[Bounding box prediction data]
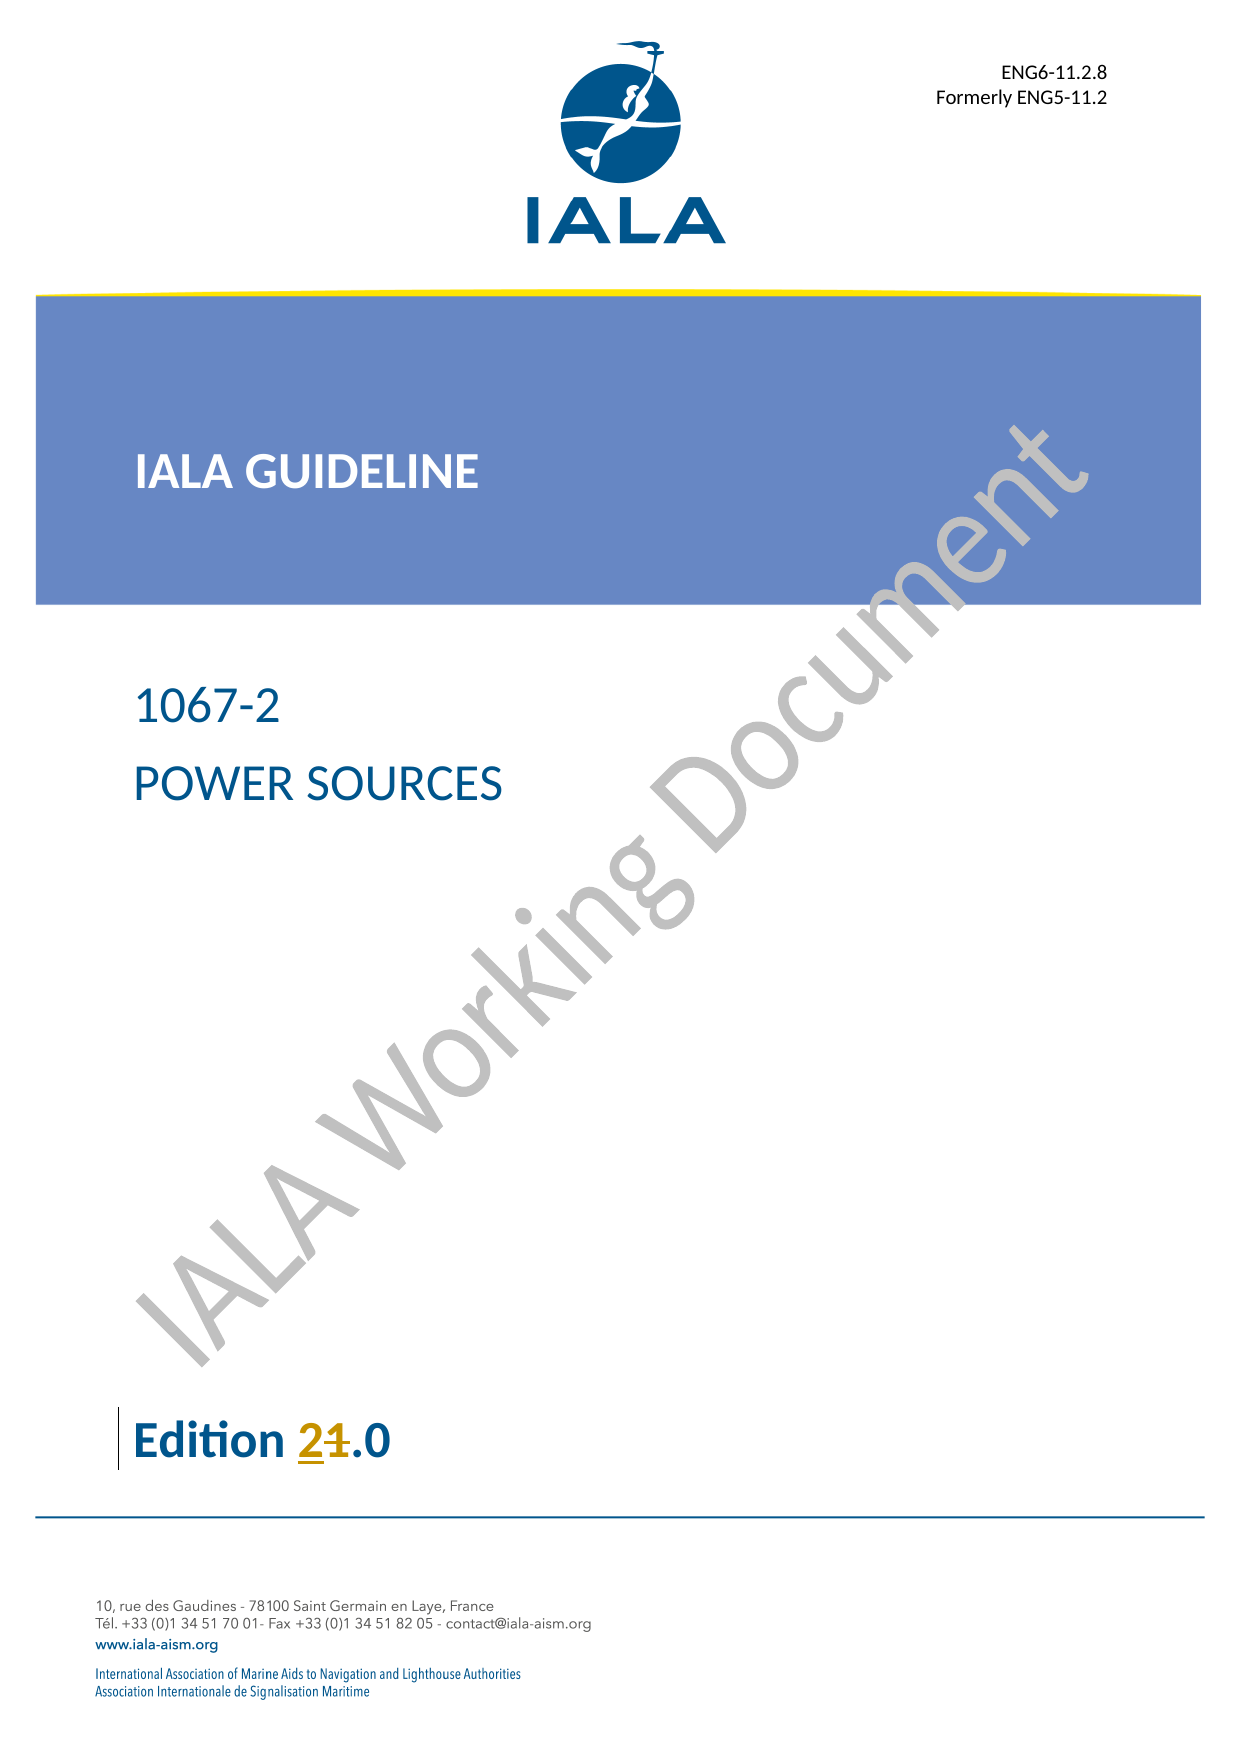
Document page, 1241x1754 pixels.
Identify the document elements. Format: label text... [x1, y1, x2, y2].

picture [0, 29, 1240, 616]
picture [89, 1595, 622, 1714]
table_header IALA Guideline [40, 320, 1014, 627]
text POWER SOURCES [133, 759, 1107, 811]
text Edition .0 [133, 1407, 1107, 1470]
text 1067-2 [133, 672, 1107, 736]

▸ **Task statement**: Only an exact copy of the records, free of images, belongs in the answer.

▸ **Solution to this problem**:
Document page, 1241x1754 pixels.
Identify the document elements. Format: label text... [x1, y1, x2, y2].

picture [0, 29, 1240, 616]
picture [89, 1595, 622, 1714]
table_header IALA Guideline [40, 320, 1014, 627]
text POWER SOURCES [133, 759, 1107, 811]
text Edition .0 [133, 1407, 1107, 1470]
text 1067-2 [133, 672, 1107, 736]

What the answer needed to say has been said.